#### Your assignment
List every line in this data where the string "جنوب" occurs.

#### Given records
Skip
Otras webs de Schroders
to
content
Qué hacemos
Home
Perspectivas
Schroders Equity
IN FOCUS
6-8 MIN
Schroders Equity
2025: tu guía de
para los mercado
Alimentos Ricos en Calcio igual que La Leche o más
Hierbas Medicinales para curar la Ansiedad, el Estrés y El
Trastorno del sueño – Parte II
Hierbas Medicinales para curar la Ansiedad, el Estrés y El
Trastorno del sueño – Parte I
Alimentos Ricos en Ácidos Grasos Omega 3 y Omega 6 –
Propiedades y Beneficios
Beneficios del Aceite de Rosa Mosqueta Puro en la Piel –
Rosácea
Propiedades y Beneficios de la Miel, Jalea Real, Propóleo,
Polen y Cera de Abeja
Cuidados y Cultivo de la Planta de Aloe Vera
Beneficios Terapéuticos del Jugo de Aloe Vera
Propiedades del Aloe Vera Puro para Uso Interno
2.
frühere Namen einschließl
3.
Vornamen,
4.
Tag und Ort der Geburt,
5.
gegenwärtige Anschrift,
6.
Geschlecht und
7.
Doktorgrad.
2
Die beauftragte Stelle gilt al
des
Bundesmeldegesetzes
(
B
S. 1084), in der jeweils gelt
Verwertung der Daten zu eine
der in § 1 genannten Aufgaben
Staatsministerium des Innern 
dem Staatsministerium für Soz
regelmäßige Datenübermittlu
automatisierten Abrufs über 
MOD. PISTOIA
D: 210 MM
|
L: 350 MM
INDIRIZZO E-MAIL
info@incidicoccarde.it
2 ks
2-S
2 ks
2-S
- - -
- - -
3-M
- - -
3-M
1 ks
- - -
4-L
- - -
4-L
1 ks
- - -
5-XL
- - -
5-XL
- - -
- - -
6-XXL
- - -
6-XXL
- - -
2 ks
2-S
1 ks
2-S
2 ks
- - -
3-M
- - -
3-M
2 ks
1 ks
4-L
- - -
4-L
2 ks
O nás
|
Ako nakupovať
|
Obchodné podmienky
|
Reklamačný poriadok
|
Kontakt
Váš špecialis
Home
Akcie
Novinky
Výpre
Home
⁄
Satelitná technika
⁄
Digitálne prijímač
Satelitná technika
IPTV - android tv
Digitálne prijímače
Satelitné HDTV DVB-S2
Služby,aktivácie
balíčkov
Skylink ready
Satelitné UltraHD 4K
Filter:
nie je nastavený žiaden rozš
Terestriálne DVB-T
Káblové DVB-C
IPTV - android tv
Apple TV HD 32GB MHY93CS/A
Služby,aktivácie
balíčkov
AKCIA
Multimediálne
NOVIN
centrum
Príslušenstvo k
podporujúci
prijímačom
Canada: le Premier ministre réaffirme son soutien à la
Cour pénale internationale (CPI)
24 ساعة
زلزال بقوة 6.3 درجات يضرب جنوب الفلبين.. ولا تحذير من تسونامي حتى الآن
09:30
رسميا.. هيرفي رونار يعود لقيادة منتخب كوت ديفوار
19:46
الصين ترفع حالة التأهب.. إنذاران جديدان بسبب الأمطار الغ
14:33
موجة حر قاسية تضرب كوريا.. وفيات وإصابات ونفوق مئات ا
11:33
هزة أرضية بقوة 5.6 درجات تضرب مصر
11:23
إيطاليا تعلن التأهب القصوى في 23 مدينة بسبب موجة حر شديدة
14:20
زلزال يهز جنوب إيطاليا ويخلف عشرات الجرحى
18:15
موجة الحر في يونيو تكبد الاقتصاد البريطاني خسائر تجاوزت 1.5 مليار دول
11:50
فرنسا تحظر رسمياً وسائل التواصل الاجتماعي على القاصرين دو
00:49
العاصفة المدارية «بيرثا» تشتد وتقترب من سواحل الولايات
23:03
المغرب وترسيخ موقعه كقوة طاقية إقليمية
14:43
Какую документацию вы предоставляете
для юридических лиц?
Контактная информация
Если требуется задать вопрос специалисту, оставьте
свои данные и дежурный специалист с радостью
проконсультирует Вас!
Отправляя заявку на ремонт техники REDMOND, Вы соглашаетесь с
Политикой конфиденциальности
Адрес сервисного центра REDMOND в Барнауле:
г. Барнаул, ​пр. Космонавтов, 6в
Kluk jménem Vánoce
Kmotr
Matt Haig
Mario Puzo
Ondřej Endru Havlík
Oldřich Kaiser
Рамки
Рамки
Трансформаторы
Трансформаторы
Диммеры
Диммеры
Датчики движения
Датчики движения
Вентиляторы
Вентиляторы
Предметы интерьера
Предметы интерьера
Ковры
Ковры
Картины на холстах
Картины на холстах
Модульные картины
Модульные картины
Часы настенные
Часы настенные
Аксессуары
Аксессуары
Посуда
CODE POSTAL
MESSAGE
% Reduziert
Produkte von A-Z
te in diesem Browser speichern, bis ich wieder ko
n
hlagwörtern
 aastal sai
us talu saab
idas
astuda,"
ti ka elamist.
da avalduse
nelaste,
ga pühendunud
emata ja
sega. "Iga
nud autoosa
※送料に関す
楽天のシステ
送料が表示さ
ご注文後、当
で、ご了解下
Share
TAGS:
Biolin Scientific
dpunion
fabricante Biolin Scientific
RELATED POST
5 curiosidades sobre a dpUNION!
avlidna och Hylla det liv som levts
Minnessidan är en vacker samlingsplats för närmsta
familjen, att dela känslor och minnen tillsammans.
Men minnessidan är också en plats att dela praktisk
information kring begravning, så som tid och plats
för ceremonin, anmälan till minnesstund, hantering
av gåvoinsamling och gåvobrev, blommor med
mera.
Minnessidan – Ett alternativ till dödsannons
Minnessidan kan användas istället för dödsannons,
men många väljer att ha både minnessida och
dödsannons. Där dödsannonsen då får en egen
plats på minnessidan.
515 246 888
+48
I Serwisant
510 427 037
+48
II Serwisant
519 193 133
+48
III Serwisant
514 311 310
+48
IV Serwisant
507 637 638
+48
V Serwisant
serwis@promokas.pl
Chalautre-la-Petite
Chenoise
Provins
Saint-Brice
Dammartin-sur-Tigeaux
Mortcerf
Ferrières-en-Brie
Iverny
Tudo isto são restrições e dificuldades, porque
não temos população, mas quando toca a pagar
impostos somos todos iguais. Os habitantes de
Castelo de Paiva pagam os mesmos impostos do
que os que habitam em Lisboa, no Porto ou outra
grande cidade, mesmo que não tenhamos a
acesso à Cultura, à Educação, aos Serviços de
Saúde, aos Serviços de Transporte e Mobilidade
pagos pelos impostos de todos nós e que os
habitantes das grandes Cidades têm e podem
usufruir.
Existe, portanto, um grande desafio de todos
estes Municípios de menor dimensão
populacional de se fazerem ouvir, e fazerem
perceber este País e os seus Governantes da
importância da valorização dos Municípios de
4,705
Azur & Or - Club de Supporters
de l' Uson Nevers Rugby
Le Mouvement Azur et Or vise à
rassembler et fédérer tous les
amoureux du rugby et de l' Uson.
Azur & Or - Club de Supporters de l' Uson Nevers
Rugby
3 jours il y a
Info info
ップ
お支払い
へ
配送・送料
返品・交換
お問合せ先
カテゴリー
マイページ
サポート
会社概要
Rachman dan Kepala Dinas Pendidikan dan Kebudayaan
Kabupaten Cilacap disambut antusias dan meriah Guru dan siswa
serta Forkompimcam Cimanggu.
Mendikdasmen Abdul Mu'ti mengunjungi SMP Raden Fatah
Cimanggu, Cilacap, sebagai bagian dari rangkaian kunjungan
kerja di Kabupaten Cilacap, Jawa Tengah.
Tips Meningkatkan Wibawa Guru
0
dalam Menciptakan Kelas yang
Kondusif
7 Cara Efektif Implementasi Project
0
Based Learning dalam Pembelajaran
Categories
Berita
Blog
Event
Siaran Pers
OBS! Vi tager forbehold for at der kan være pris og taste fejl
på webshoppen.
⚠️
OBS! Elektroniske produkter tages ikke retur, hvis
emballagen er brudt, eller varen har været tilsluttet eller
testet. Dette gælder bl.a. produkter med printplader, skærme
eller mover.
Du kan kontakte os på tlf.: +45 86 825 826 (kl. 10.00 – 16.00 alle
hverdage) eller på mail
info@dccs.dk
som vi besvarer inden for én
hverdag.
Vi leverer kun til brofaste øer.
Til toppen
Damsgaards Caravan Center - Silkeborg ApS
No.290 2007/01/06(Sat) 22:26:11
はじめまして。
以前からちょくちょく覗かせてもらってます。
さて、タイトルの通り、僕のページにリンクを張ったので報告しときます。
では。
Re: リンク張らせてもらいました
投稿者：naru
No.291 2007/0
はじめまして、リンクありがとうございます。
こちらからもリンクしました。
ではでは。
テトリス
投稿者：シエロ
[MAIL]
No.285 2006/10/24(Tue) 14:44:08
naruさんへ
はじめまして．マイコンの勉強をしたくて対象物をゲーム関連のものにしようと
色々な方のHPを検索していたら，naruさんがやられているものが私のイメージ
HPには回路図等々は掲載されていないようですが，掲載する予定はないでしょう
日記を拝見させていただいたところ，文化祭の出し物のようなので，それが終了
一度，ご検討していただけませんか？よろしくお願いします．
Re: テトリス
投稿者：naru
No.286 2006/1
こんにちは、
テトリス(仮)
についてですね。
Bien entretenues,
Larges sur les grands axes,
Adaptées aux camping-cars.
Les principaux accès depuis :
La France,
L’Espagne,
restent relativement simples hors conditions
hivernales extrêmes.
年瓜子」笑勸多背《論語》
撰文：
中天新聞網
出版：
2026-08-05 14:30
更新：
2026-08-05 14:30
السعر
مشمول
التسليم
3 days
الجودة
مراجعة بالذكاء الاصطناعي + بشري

#### Problem solution
زلزال بقوة 6.3 درجات يضرب جنوب الفلبين.. ولا تحذير من تسونامي حتى الآن
زلزال يهز جنوب إيطاليا ويخلف عشرات الجرحى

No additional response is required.